E aí aparece o terceiro e mais perverso traço da estratégia de Serra: um racismo mal dissimulado. Quem decide apostar na estratégia do vale-tudo para ganhar um voto não hesita em dialogar com toda sorte de preconceito existente em nossa sociedade. Acusar o governo de Evo Morales de ser cúmplice do tráfico, além de ignorar criminosamente os esforços feitos atualmente pelo governo boliviano para combater o tráfico, aposta na força do preconceito contra Evo Morales, que já se manifestou várias vezes na imprensa brasileira por ocasião das disputas envolvendo o gás boliviano. Apostando neste imaginário perverso, acusar um índio boliviano de ser cúmplice do tráfico de drogas parece ser “mais negócio” do que acusar um branco de classe média que sabe usar boas gravatas. Alguém com Álvaro Uribe, por exemplo...
E, em quarto, mas não menos importante lugar, as declarações do pré-candidato tucano indicam um retrocesso de proporções gigantescas na política externa brasileira, caso fosse eleito presidente da República. Mais uma vez aqui, há método na loucura tucana. Não é por acaso que essas declarações surgem no exato momento em que o Brasil desponta como um ator de peso na política global, defendendo o caminho do diálogo e da negociação ao invés da via das armas, da destruição e da morte. Como assinala José Luís Fiori em artigo publicado nesta página:
A mensagem foi clara: o Brasil quer ser uma potencia global e usará sua influência para ajudar a moldar o mundo, além de suas fronteiras. E o sucesso do Acordo já consagrou uma nova posição de autonomia do Brasil, com relação aos Estados Unidos, Inglaterra e França (...) O jornal O Globo foi quem acertou em cheio, ao prever - com perfeita lucidez - na véspera do Acordo, que o sucesso da mediação do presidente Lula com o Irã projetaria o Brasil, definitivamente, no cenário mundial. O que de fato aconteceu, estabelecendo uma descontinuidade definitiva com relação à política externa do governo FHC, que foi, ao mesmo tempo, provinciana e deslumbrada, e submissa aos juízos e decisões estratégicas das grandes potências.
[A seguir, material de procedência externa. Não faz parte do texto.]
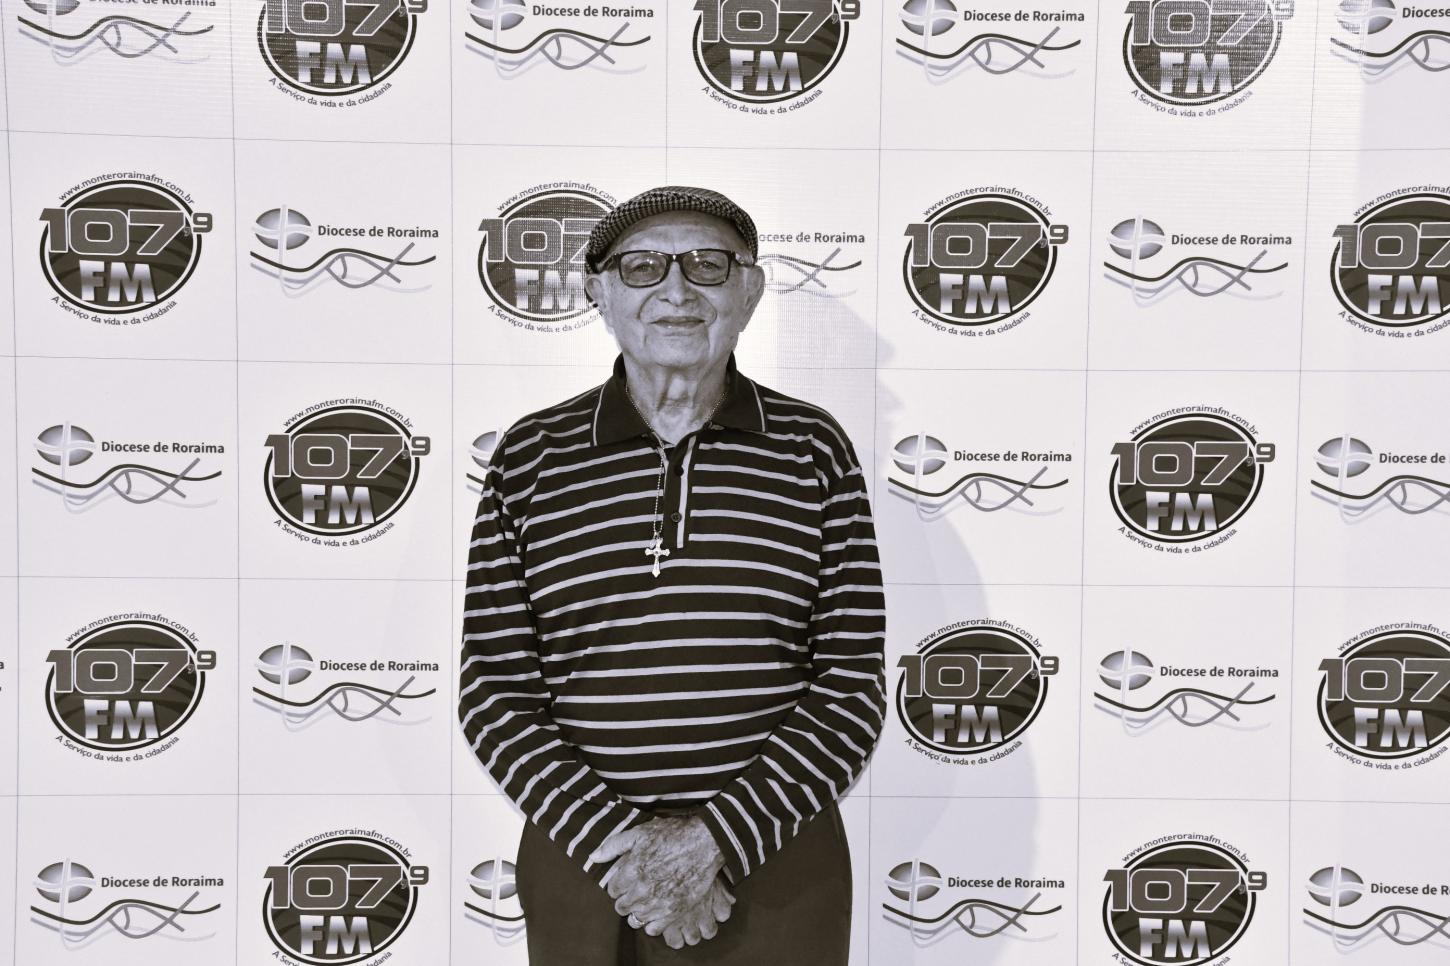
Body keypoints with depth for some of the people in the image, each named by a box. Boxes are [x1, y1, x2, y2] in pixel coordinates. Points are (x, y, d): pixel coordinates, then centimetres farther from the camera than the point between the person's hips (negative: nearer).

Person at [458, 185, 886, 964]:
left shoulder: (814, 450, -3)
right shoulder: (529, 459, -1)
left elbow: (852, 688, -5)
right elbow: (494, 691, -3)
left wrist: (719, 838, -15)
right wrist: (613, 842, -14)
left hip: (777, 877, 0)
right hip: (581, 867, 1)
As últimas linhas do texto de Fiori resumem o que está por trás da estratégia de Serra de chamar o Mercosul de “farsa”, de acusar o governo da Bolívia de cumplicidade com o tráfico, de criticar a iniciativa do governo brasileiro em ajudar a evitar uma nova guerra no Oriente Médio. Curiosa e tristemente, essa estratégia, entre outros lamentáveis problemas, sofre de um atraso histórico dramático. Para azar de Serra e sorte do Brasil e do mundo, a doutrina Bush chegou ao fim. No dia 27 de maio, o governo dos EUA anunciou sua nova doutrina de segurança nacional que abandonou o conceito de “guerra preventiva” como elemento definidor da estratégia da política externa norte-americana. Algum assessor com um mínimo de lucidez e informação bem que poderia avisar ao pré-candidato tucano das
mudanças que estão em curso no mundo, especialmente do final da era Bush. Mas se ele decidiu abraçar por inteiro a agenda da direita no Brasil, na América Latina e nos Estados Unidos, faz sentido lutar pela restauração da velha ordem. Pode-se dizer, então, que, enfim, a direita achou um candidato à presidência do Brasil.